Saudi Arabia Declares Cease-Fire in Oil War
The new Saudi oil minister, Khalid Al-Falih, says the oil glut is over. That means the kingdom's war against U.S. shale producers is coming to an end, too. Who won it is a tough question to answer; on balance, it's probably the Saudis, but they have paid a huge price, and the surviving U.S. frackers have also benefited.
In September 2014, Saudi Aramco, the kingdom's state oil company, simultaneously increased output and discounts to Asian customers, making it difficult for producers with higher costs to compete. The U.S. shale industry responded with desperate bravado, cutting costs, perfecting technologies and pumping like crazy to avoid defaulting on its debts. Yet, according to Haynes and Boone's Oil Patch Bankruptcy Monitor, 81 North American oil and gas companies have filed for bankruptcy since the beginning of 2015. In Texas alone, there have been 41 bankruptcies, representing $24.3 billion in debt.
As a result, U.S. oil production has declined to late 2014 levels, while Saudi Arabia has defended and indeed increased its market share. Last year. it maintained its export volume to the U.S., while sales to China grew by 4.5 percent and to India by 18 percent.
The North American shale industry knows now that it's at the mercy of Saudi Arabia. The kingdom has more than two million barrels a day -- perhaps even three million if necessary -- of spare production capacity that it can use to flood the market again, drive down prices and render any ambitious American plans useless.
Al-Falih takes a long-term view and expects the oil market to grow, not decline, in absolute terms in the next two decades, despite adverse changes in the energy mix. "Even if the share of oil goes down from, say, 30 to 25 percent, 25 percent of a much bigger global demand means a much higher absolute number of barrels that will be in demand by 2030 or 2040," he told The Houston Chronicle. So it makes more sense to fight for long-term market share rather than a momentarily high price. In that regard, the Saudis have won the oil war.
The repercussions and costs of this victory, however, are harsh. The monetary loss is the most obvious one: At its current output level of 10.2 million barrels a day, Saudi Aramco is making $600 million a day less than if the oil price had stayed above $100 a barrel. The U.S. shale business is missing out on about as much revenue, considering it has lost 1 million barrels a day of production compared with its peak, but the U.S. economy has, on balance, benefited from lower oil prices, while the Saudi one has suffered because it's almost entirely oil-dependent. This is prompting the big policy rethink in Riyad. As Al-Falih, an ally of reform architect Prince Mohammed bin Salman, said in the Houston Chronicle interview, "nobody has the intention of turning off the oil economy in Saudi Arabia. We're trying to build it up. But what we hope while we're doing this is the non-oil economy will grow even faster."
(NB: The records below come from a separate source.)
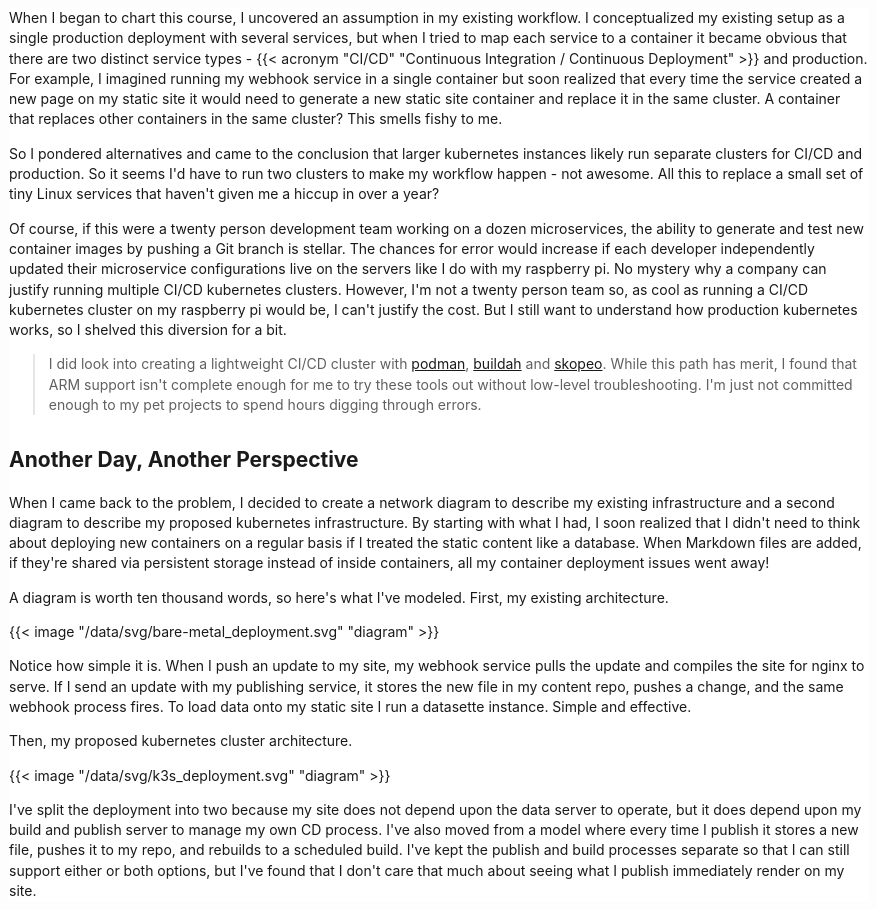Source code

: When I began to chart this course, I uncovered an assumption in my existing workflow. I conceptualized my existing setup as a single production deployment with several services, but when I tried to map each service to a container it became obvious that there are two distinct service types - {{< acronym "CI/CD" "Continuous Integration / Continuous Deployment" >}} and production. For example, I imagined running my webhook service in a single container but soon realized that every time the service created a new page on my static site it would need to generate a new static site container and replace it in the same cluster. A container that replaces other containers in the same cluster? This smells fishy to me.

So I pondered alternatives and came to the conclusion that larger kubernetes instances likely run separate clusters for CI/CD and production. So it seems I'd have to run two clusters to make my workflow happen - not awesome. All this to replace a small set of tiny Linux services that haven't given me a hiccup in over a year?

Of course, if this were a twenty person development team working on a dozen microservices, the ability to generate and test new container images by pushing a Git branch is stellar. The chances for error would increase if each developer independently updated their microservice configurations live on the servers like I do with my raspberry pi. No mystery why a company can justify running multiple CI/CD kubernetes clusters. However, I'm not a twenty person team so, as cool as running a CI/CD kubernetes cluster on my raspberry pi would be, I can't justify the cost. But I still want to understand how production kubernetes works, so I shelved this diversion for a bit.

> I did look into creating a lightweight CI/CD cluster with [podman](https://podman.io/), [buildah](https://buildah.io/) and [skopeo](https://github.com/containers/skopeo). While this path has merit, I found that ARM support isn't complete enough for me to try these tools out without low-level troubleshooting. I'm just not committed enough to my pet projects to spend hours digging through errors.

## Another Day, Another Perspective

When I came back to the problem, I decided to create a network diagram to describe my existing infrastructure and a second diagram to describe my proposed kubernetes infrastructure. By starting with what I had, I soon realized that I didn't need to think about deploying new containers on a regular basis if I treated the static content like a database. When Markdown files are added, if they're shared via persistent storage instead of inside containers, all my container deployment issues went away!

A diagram is worth ten thousand words, so here's what I've modeled. First, my existing architecture.

{{< image "/data/svg/bare-metal_deployment.svg" "diagram" >}}

Notice how simple it is. When I push an update to my site, my webhook service pulls the update and compiles the site for nginx to serve. If I send an update with my publishing service, it stores the new file in my content repo, pushes a change, and the same webhook process fires. To load data onto my static site I run a datasette instance. Simple and effective.

Then, my proposed kubernetes cluster architecture.

{{< image "/data/svg/k3s_deployment.svg" "diagram" >}}

I've split the deployment into two because my site does not depend upon the data server to operate, but it does depend upon my build and publish server to manage my own CD process. I've also moved from a model where every time I publish it stores a new file, pushes it to my repo, and rebuilds to a scheduled build. I've kept the publish and build processes separate so that I can still support either or both options, but I've found that I don't care that much about seeing what I publish immediately render on my site.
The Saudi victory is also hollower than it might be because some of the kingdom's competitors did not retreat -- on the contrary, they, too, boosted production. While private U.S. companies responded as expected to overwhelming market pressure -- they consolidated, worked on costs, cut investments or went belly up -- the Saudis' major competitor, Russia, redoubled efforts to pump as much oil as it could, because most of the production is concentrated in government hands and the government needed the revenue. Also, Iran, Saudi Arabia's perennial rival, got a free ride after international sanctions against it were lifted. With production costs not much higher than those for the Saudis, it ratcheted up production quickly, filling in for output drops elsewhere caused by the Saudi policy.
Saudi Arabia can live with these results of its war. The current price level of about $50 a barrel is acceptable, and Al-Falih admits that attempts to target specific price levels by regulating output have failed in the past. Russia and the surviving U.S. shale producers are not at death's door at this price point, either: The former's economic decline will probably end this year, and the latter can start making cautious plans for the future rather than fighting for survival.
The equilibrium is fragile: the market's rebalancing has been accelerated by unexpected disruptions that won't be permanent. So Al-Falih is signaling that his country won't tip the scale by increasing production. According to him, Saudi Arabia would like to "maintain that balance while also giving heed to moderate prices for producers and consumers."
Any number of accidents could disrupt this attempt to stabilize the oil price at the current level. Yet Saudi Arabia's willingness to accept $50 as the new normal should reduce volatility, making the market more boring for speculators but friendlier to oil producers and consumers.